Leitsatz
Der EuGH hat entschieden, dass bei einem Widerruf ein Verbraucher nur dann Wertersatz zahlen muss, wenn er die Ware mehr abgenutzt hat, als es ein Testen erfordert.
Sachverhalt
Wer als Verbraucher seine Bestellung über das Internet widerruft und die Ware zurücksendet, muss nach deutschem Recht dem Internethändler Wertersatz für die zwischenzeitliche Nutzung der Ware zahlen. Das AG Lahr hatte offensichtlich Zweifel an der Berechtigung dieser Regel und stellte dem EuGH die Frage, ob ein solcher pauschaler Wertersatz mit der Fernabsatzrichtlinie vereinbar ist. Diese bestimmt, dass die einzigen Kosten, die einem Verbraucher im Fall des Widerrufs auferlegt werden können, die unmittelbaren Kosten für die Rücksendung der Ware sind. Im zu entscheidenden Fall hatte eine Frau über das Internet ein gebrauchtes Notebook gekauft. 8 Monate nach dem Kauf stellte sie einen Defekt am PC fest. Als der Händler die kostenlose Beseitigung des Mangels ablehnte, widerrief die Kundin den Kaufvertrag – fristgemäß, weil das Unternehmen sie nicht über die Möglichkeit eines Widerrufs belehrt hatte. Sie verlangte vom Internet-Händler den Kaufpreis für das Notebook in Höhe von fast 300 EUR zurück – Zug um Zug gegen Rückgabe des defekten PC.
Der Händler weigerte sich auf die Forderung einzugehen. Vor dem AG trug er vor, dass die Kundin für die 8 Monate Nutzung auf jeden Fall Wertersatz zu leisten habe; nach seinen Berechnungen um die 300 EUR.
Der EuGH entschied: Das Widerrufsrecht darf nicht mit finanziellen Nachteilen für den Verbraucher verknüpft sein, da dies den Kunden davon abhalten könnte, sein Recht auszuüben.

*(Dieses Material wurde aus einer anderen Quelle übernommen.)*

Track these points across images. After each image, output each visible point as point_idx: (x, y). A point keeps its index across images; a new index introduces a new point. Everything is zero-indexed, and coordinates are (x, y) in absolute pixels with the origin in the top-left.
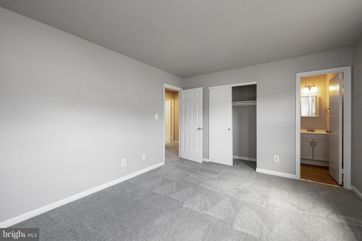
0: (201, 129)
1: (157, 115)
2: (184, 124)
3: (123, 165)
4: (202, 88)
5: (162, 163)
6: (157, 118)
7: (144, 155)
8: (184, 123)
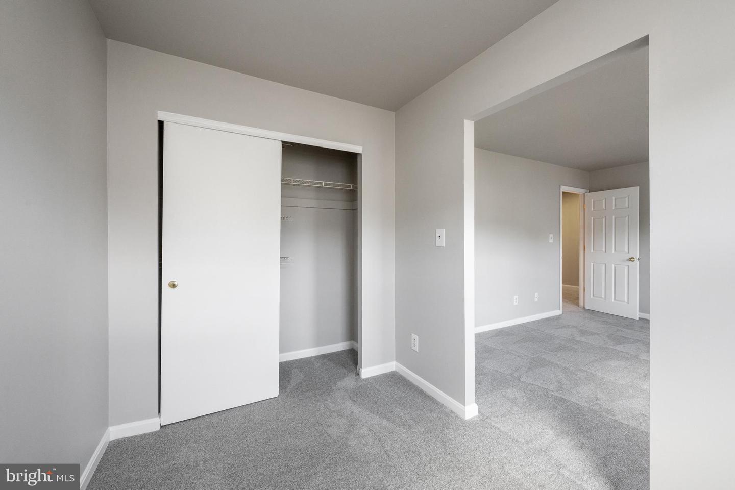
0: (636, 259)
1: (551, 236)
2: (592, 251)
3: (515, 304)
4: (638, 187)
5: (558, 312)
6: (551, 241)
7: (536, 295)
8: (593, 249)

Auch muss es dem Verbraucher ohne weitere Kosten möglich sein, die Ware nach Zusendung zu testen und auszuprobieren, weil er das vor Vertragsabschluss, anders als in einem Ladengeschäft, im virtuellen Online-Shop nicht kann. Daher ist ein pauschaler Wertersatz für die Fälle, dass der Verbraucher die Ware nutzt, nicht vereinbar mit der Richtlinie.
Der Schutz des Verbrauchers endet nach den Zielen der Richtlinie jedoch dort, wo er die Ware mehr nutzt als ein Ausprobieren es erfordert. Dann kann ein Händler sehr wohl Wertersatz fordern. Allerdings gelten zum Schutz des Verbrauchers hier wiederum 2 Einschränkungen:
- Der dann zu zahlende Wertersatz darf nicht außer Verhältnis zum Kaufpreis für die Ware stehen.
- Nicht der Verbraucher muss nachweisen, dass er die Ware nur zu Testzwecken genutzt hat, sondern der Händler muss beweisen, dass sein Kunde die Ware mehr als nur getestet hat.
Hinweis
Internet-Händler sollten ihre Allgemeinen Geschäftsbedingungen anpassen. Hier gilt: Klauseln zum Wertersatz sollten den Test der Ware durch den Verbraucher ausdrücklich ausnehmen.
Link zur Entscheidung
EuGH, Urteil vom 03.09.2009, C-489/07.